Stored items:
★ ★ ★

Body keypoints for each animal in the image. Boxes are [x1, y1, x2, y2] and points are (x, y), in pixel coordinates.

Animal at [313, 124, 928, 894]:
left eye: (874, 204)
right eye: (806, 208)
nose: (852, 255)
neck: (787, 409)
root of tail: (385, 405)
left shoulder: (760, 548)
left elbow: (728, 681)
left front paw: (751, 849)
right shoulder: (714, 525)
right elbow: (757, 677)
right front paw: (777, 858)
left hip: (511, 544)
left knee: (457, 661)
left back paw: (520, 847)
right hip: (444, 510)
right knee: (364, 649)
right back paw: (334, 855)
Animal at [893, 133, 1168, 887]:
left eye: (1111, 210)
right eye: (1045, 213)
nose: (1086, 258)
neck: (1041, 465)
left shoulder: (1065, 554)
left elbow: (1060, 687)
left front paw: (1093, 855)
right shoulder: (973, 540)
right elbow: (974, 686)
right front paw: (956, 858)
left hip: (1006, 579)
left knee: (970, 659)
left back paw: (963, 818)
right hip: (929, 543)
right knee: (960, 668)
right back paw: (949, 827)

★ ★ ★

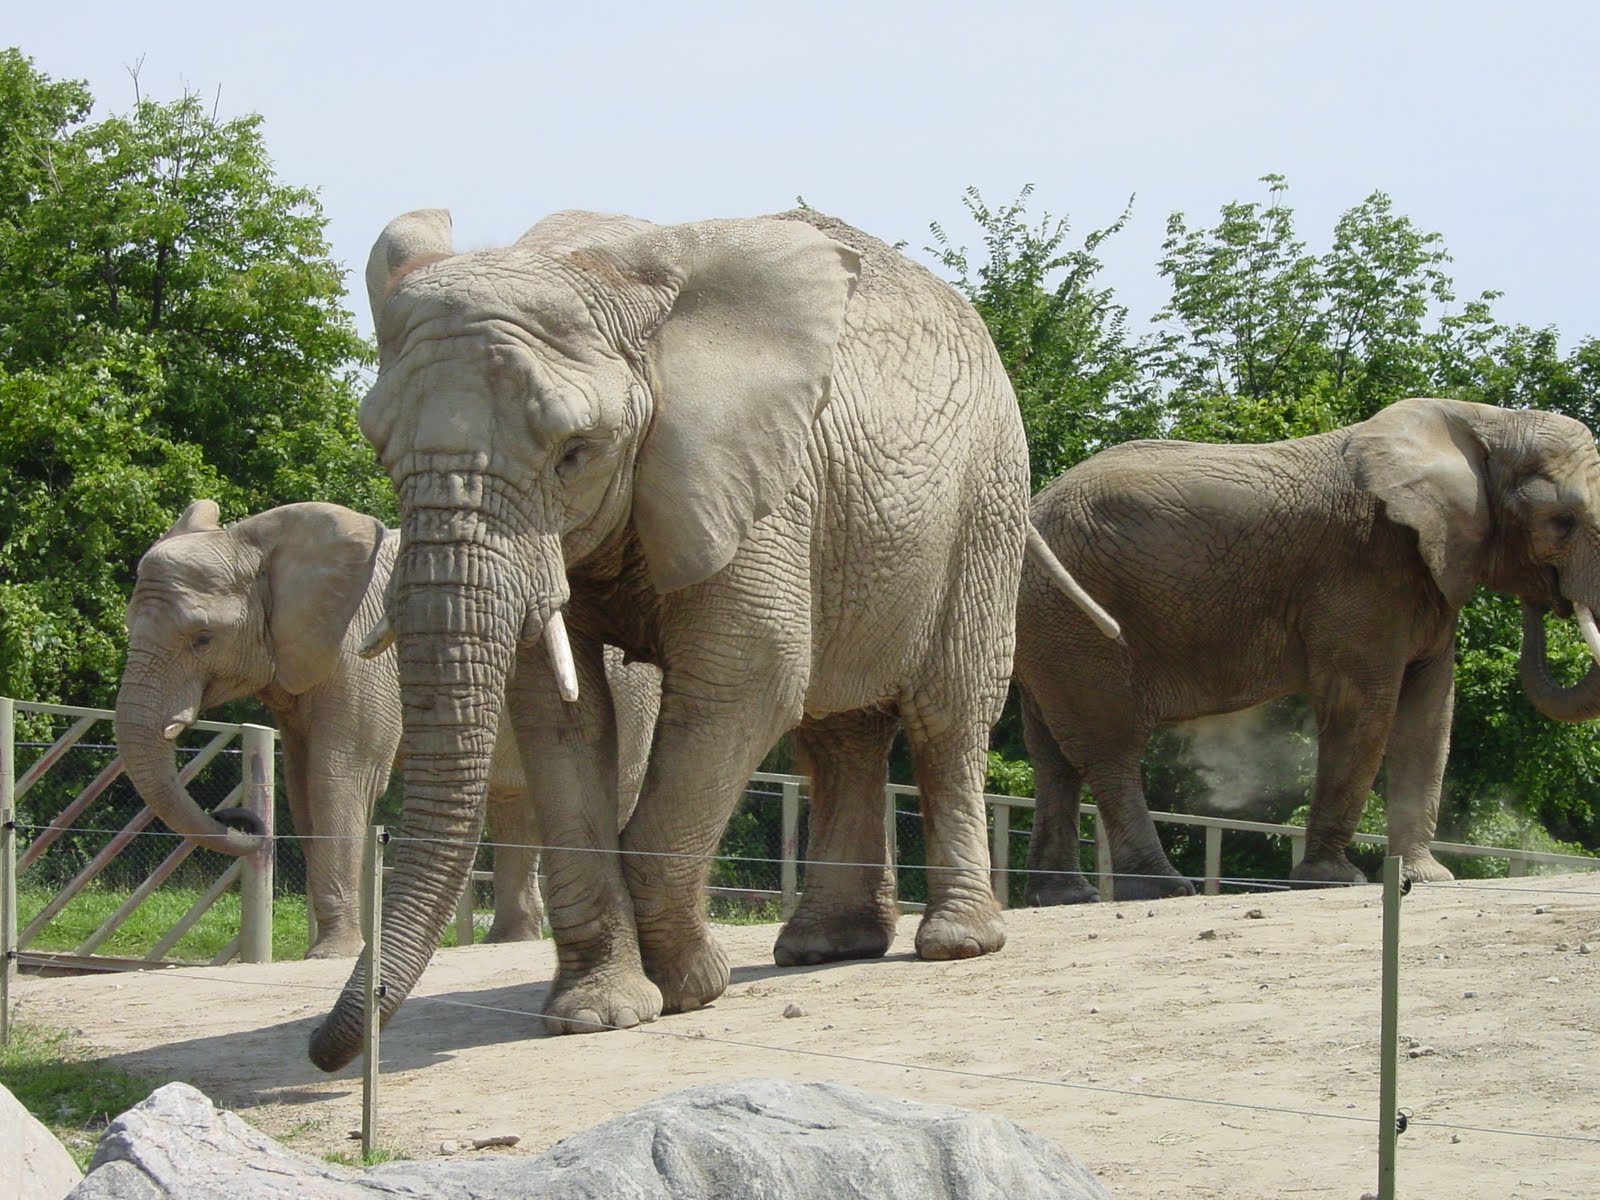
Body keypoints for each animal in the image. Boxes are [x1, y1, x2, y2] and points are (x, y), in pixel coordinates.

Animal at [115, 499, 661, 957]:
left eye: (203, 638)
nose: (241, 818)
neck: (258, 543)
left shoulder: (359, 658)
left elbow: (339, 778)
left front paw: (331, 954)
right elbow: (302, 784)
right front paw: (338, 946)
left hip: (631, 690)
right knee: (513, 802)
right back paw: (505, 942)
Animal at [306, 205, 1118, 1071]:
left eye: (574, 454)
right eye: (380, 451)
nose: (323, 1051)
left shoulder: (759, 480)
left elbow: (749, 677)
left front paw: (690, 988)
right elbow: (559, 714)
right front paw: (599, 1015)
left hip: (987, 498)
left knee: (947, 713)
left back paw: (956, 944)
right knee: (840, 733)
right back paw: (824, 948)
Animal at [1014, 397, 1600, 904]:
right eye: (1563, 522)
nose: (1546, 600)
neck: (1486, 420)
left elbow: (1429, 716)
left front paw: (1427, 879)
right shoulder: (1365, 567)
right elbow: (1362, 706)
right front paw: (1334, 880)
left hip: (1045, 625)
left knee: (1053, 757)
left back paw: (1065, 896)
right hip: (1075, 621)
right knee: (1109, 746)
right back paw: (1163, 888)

★ ★ ★

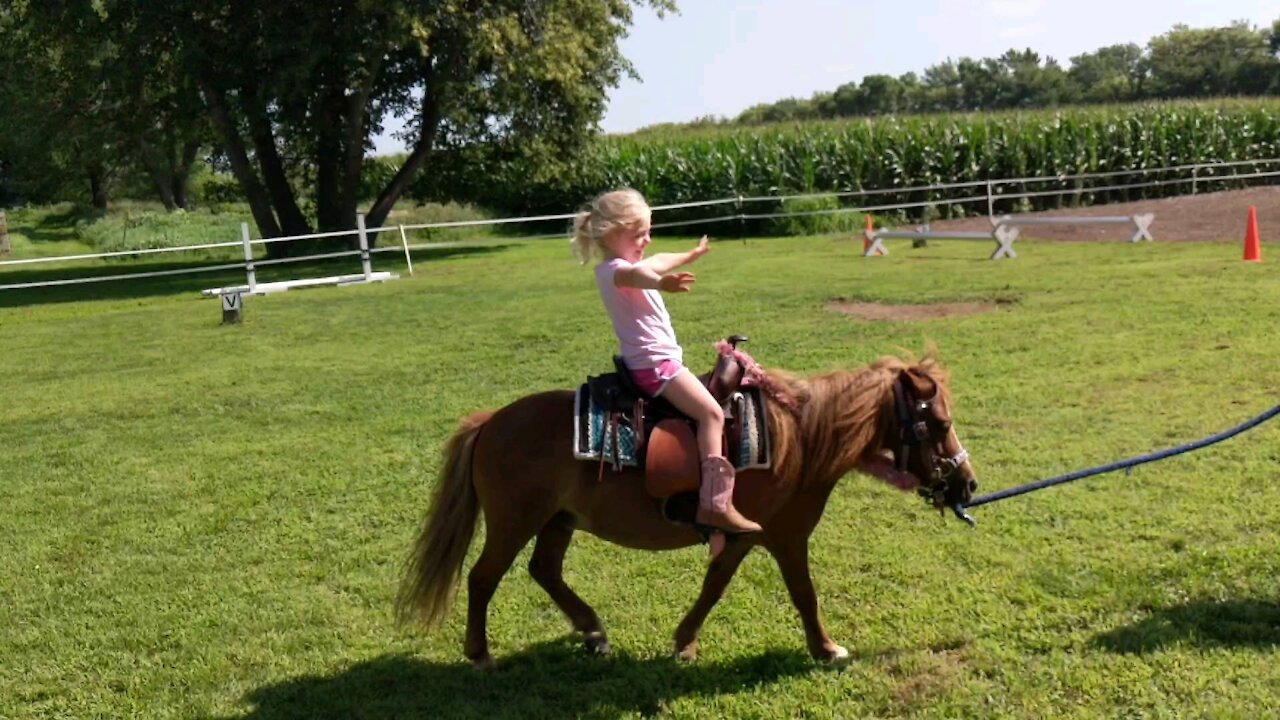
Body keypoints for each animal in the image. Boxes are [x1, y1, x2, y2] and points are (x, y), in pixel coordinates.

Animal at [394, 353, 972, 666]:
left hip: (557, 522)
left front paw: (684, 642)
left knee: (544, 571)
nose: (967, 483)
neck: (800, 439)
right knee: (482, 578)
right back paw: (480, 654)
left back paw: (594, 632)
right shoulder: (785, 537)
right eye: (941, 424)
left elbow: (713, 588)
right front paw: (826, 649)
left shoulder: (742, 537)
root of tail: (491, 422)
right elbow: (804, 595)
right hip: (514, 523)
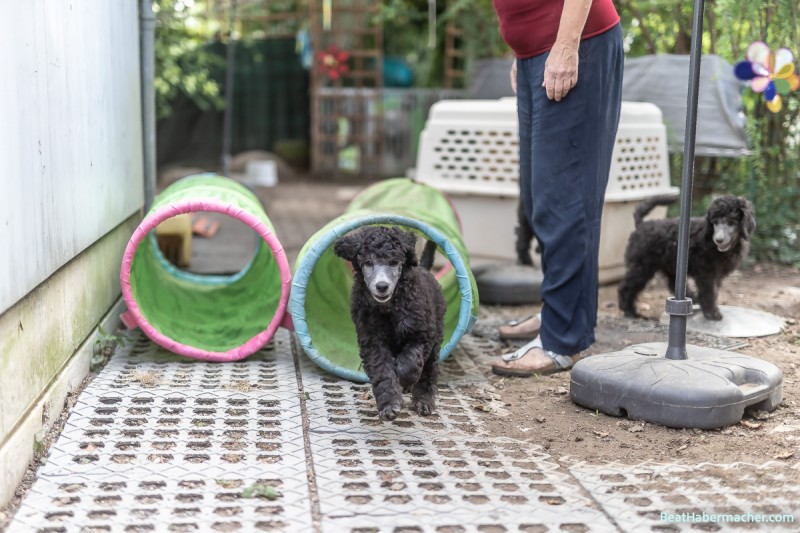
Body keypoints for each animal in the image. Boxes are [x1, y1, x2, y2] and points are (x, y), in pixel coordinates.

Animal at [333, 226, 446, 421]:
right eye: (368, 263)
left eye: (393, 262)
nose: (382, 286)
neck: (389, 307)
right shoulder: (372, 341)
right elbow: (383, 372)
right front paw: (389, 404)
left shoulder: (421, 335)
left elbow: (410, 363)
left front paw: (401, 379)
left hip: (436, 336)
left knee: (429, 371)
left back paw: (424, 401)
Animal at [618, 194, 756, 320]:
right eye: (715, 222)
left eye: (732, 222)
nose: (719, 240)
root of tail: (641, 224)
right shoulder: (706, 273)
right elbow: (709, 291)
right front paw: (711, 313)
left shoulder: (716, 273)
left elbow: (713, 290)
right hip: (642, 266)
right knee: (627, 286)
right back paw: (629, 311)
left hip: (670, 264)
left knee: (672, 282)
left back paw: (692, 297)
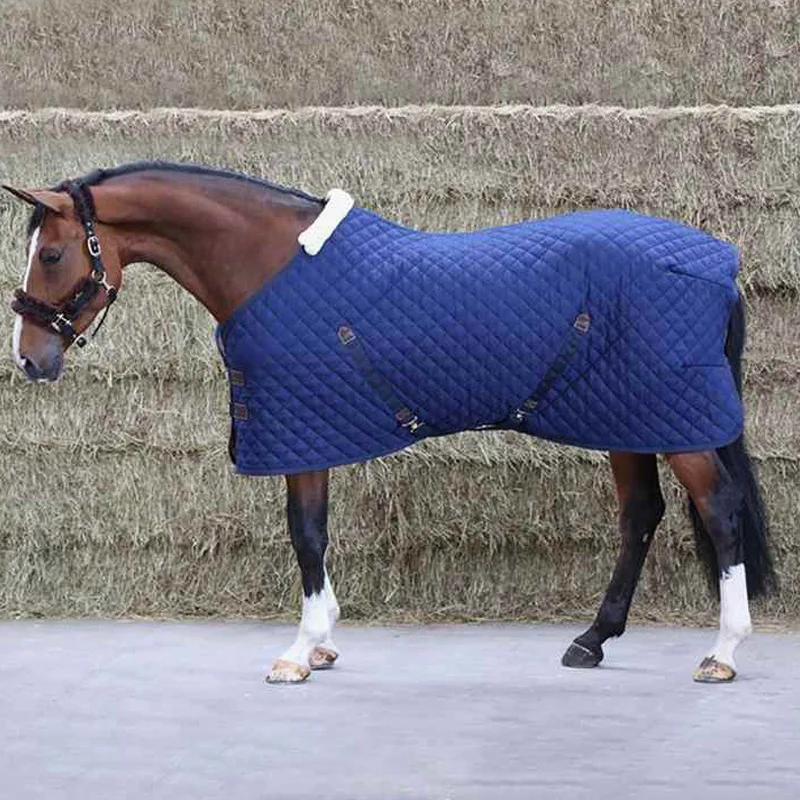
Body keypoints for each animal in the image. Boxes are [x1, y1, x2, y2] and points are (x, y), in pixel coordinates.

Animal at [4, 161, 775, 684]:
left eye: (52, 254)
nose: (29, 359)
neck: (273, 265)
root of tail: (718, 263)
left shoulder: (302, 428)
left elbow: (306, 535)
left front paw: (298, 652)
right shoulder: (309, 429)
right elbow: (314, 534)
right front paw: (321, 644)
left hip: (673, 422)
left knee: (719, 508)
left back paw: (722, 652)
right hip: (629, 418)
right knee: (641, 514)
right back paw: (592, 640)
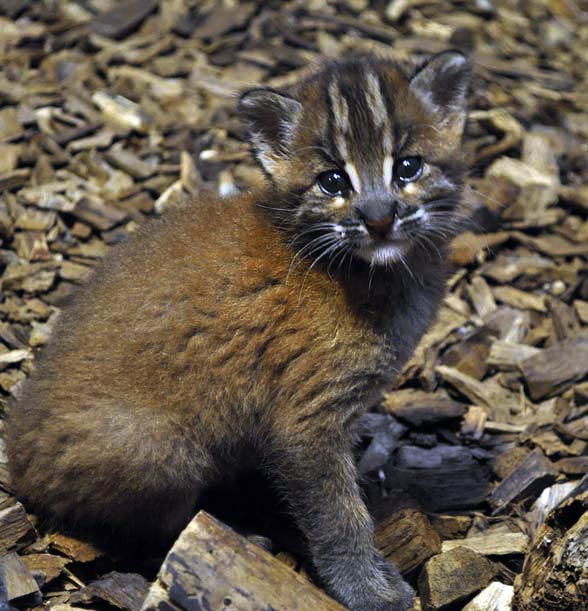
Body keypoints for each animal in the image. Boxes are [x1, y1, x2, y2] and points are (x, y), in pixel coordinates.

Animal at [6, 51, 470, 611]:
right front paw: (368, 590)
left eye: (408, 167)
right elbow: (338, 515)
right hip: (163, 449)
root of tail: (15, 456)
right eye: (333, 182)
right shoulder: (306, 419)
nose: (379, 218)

★ ★ ★

> **Task**: In your answer, include only the lines above starting at the line that holds "right shoulder: (973, 540)" and ending at the line that holds "right back paw: (949, 827)", copied exactly.

> **Answer for the task**:
right shoulder: (973, 540)
right elbow: (974, 686)
right front paw: (956, 858)
left hip: (1006, 579)
left knee: (970, 659)
left back paw: (963, 818)
right hip: (929, 543)
right knee: (960, 668)
right back paw: (949, 827)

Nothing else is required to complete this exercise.